Description of the task
Extend the patent text on the variable density desiccator housing below, picking up directly after its final sentence.
[Opening Source extract section]
US20140076749A1

US20140076749A1 - Variable density desiccator housing and method of manufacturing

Info

Publication number: US20140076749A1
Application number: US13/617,945
Authority: US
Inventors: Christopher L. Hernandez; Jason R. Petty
Original assignee: Raytheon Co
Current assignee: Raytheon Co
Priority date: 2012-09-14
Filing date: 2012-09-14
Publication date: 2014-03-20

Abstract

A desiccator housing is formed using a laser and selective laser sintering (SLS) process. The desiccator housing includes a first housing portion having a first wall thickness and a first permeability, and a second housing portion having a second wall thickness and a second permeability. A power of the laser is selected such that the first wall thickness provides the first permeability and the second wall thickness provides the second permeability.

Description

TECHNICAL FIELD

This disclosure is generally directed to desiccators. More specifically, this disclosure is directed to a variable density desiccator housing and a method of manufacturing thereof.

BACKGROUND

Desiccators are sealable enclosures containing desiccant material and are used to absorb moisture in moisture-intolerant environments. One typical desiccator housing includes one or more sintered bronze filters bonded to injection molded bodies that are then bonded together to create an empty volume. Using fill ports, this volume is filled with desiccant material and sealed. Depending on the geometry of the desiccator housing, this process can require a substantial amount of touch labor.

SUMMARY

This disclosure provides a variable density desiccator housing and a method of manufacturing thereof.
In a first embodiment, a desiccator housing is provided. The desiccator housing includes a first housing portion having a first wall thickness and a first permeability, and a second housing portion having a second wall thickness and a second permeability. The desiccator housing is formed using a laser and selective laser sintering (SLS) process, and a power of the laser is selected such that the first wall thickness provides the first permeability and the second wall thickness provides the second permeability.
[Closing Source extract section]
[Opening Entries provided section]
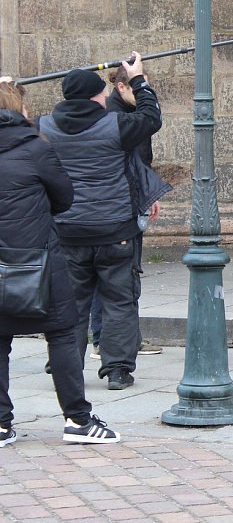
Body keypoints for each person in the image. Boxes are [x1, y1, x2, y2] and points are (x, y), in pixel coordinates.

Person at [0, 77, 120, 444]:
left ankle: (1, 423)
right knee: (64, 333)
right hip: (38, 259)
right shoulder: (35, 149)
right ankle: (78, 420)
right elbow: (64, 198)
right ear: (19, 110)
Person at [38, 52, 163, 391]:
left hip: (68, 230)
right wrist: (138, 79)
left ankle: (66, 364)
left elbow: (11, 122)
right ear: (95, 96)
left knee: (72, 304)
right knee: (119, 301)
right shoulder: (116, 126)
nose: (106, 97)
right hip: (114, 229)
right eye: (102, 94)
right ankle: (118, 370)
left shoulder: (44, 127)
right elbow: (151, 117)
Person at [88, 64, 166, 361]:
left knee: (125, 273)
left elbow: (139, 160)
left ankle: (124, 339)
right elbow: (128, 160)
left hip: (130, 199)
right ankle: (104, 339)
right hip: (118, 205)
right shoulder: (115, 116)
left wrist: (148, 192)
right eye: (138, 85)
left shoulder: (125, 112)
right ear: (122, 87)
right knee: (112, 275)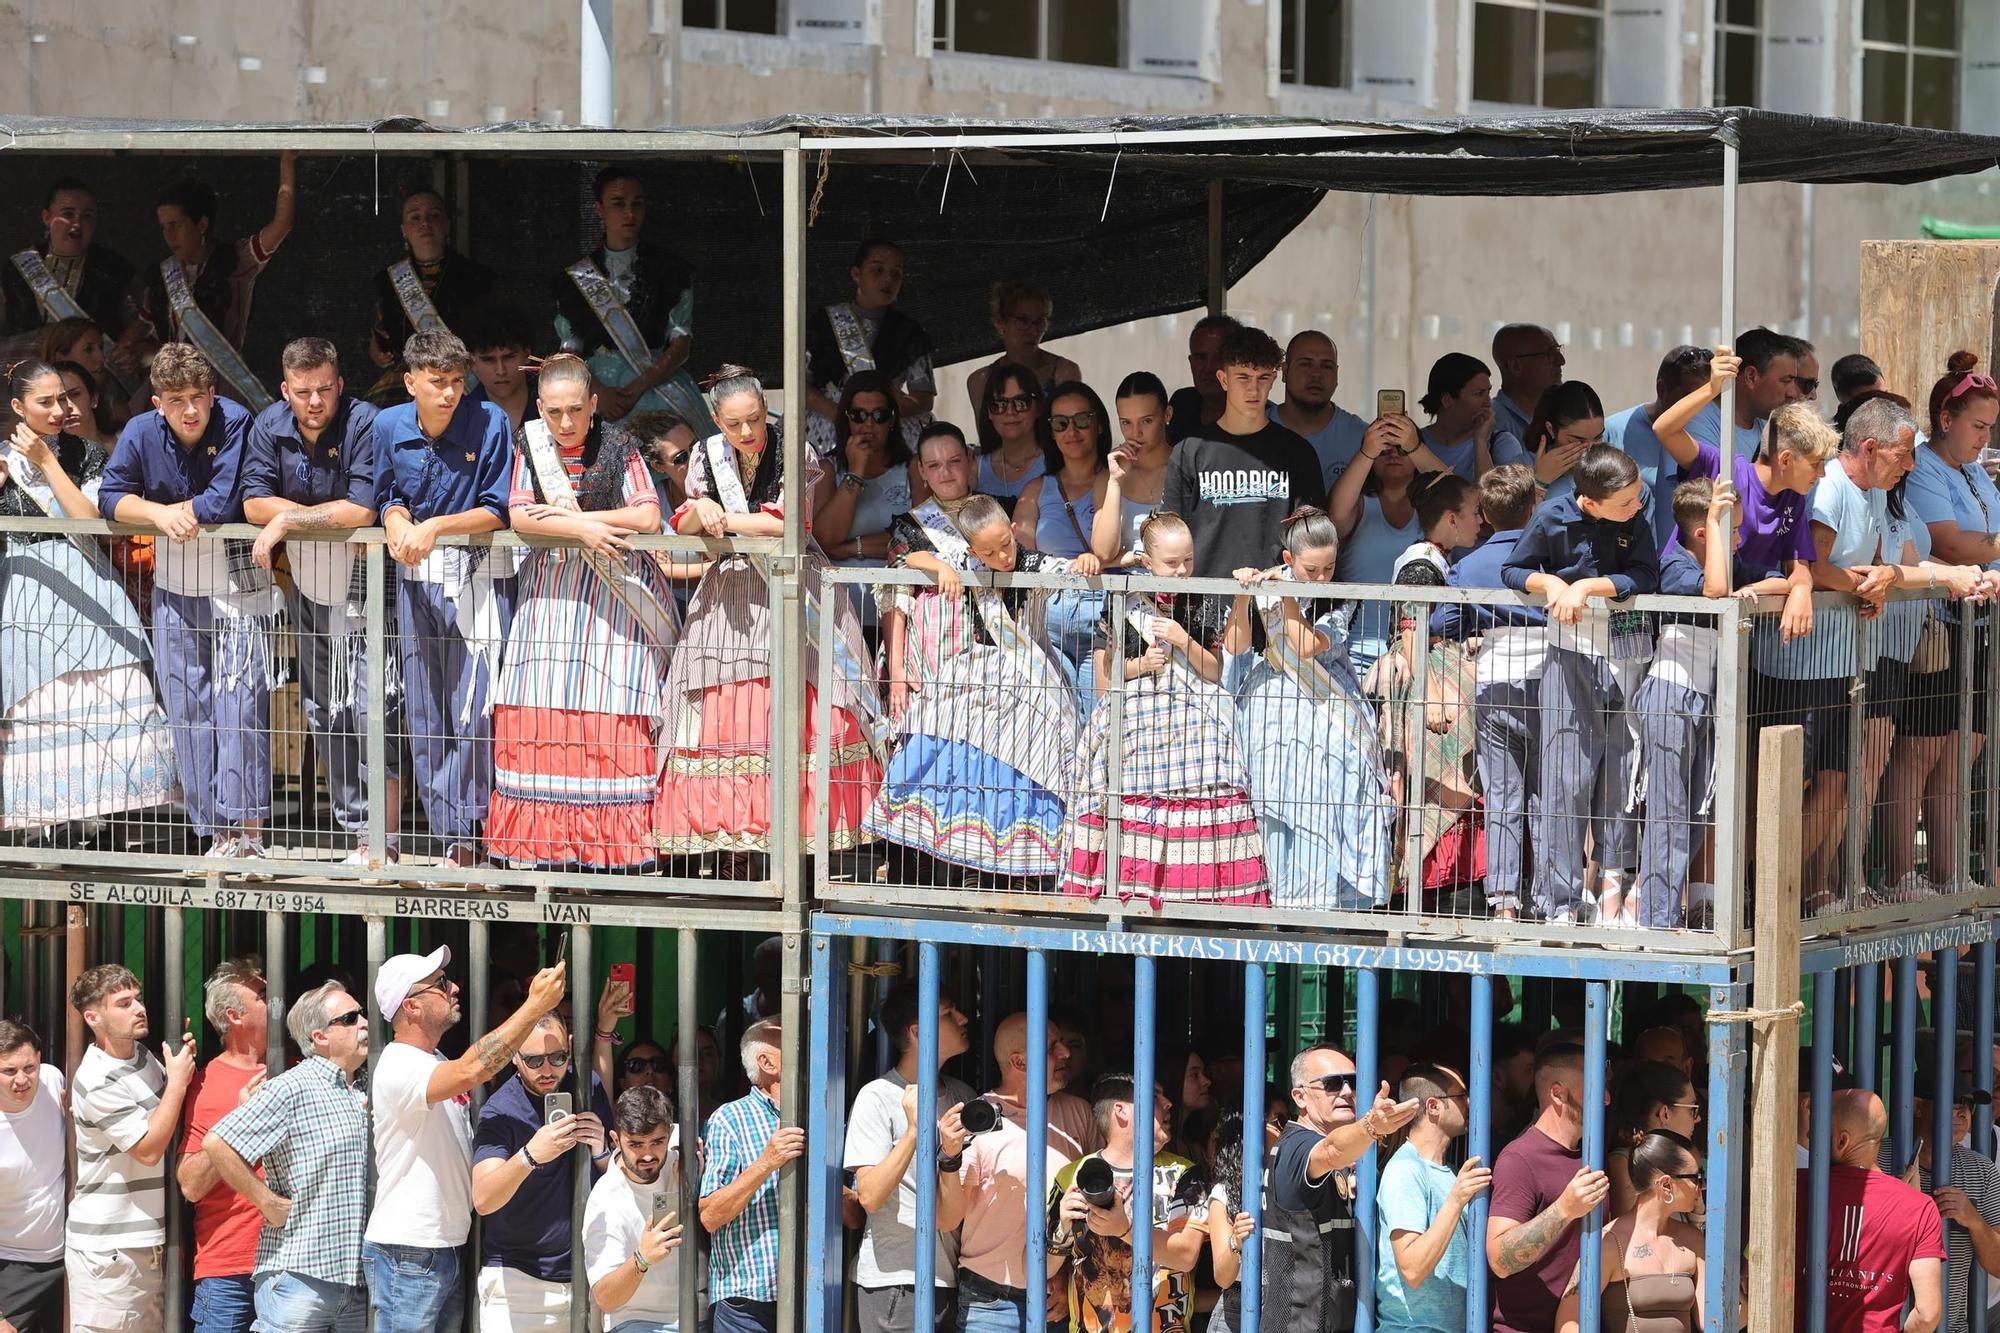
[Closing Entries provided section]
Output below
In a second embodiment, a desiccator is provided. The desiccator includes a desiccant material and a desiccator housing containing the desiccant material. The desiccator housing includes a first housing portion having a first wall thickness and a first permeability, and a second housing portion having a second wall thickness and a second permeability. The desiccator housing is formed using a SLS process, and a power of the laser is selected such that the first wall thickness provides the first permeability and the second wall thickness provides the second permeability.
In a third embodiment, a method of forming a desiccator housing is provided. The method includes operating a laser in a SLS process to form a first housing portion of a desiccator housing, the first housing portion having a first wall thickness and a first permeability. The method also includes operating the laser in the SLS process to form a second housing portion of the desiccator housing, the second housing portion having a second wall thickness and a second permeability. A power of the laser is selected such that the first wall thickness provides the first permeability and the second wall thickness provides the second permeability.
Other technical features may be readily apparent to one skilled in the art from the following figures, descriptions, and claims.

BRIEF DESCRIPTION OF THE DRAWINGS

For a more complete understanding of this disclosure and its features, reference is now made to the following description, taken in conjunction with the accompanying drawings, in which:

FIG. 1 illustrates a desiccator housing formed through injection molding;

FIG. 2 illustrates an improved desiccator housing, according to an embodiment of this disclosure; and

FIG. 3 illustrates a method of manufacturing a desiccator, according to an embodiment of this disclosure.

DETAILED DESCRIPTION

FIGS. 1 through 3, described below, and the various embodiments used to describe the principles of the present disclosure in this patent document are by way of illustration only and should not be construed in any way to limit the scope of the disclosure. Those skilled in the art will understand that the principles of the present disclosure may be implemented in any type of suitably arranged device or system.
This disclosure provides a novel desiccator housing that is quickly, easily, and inexpensively produced using Selective Laser Sintering (SLS). The desiccator housing and its method of manufacture represent a significant improvement over conventional desiccator housings.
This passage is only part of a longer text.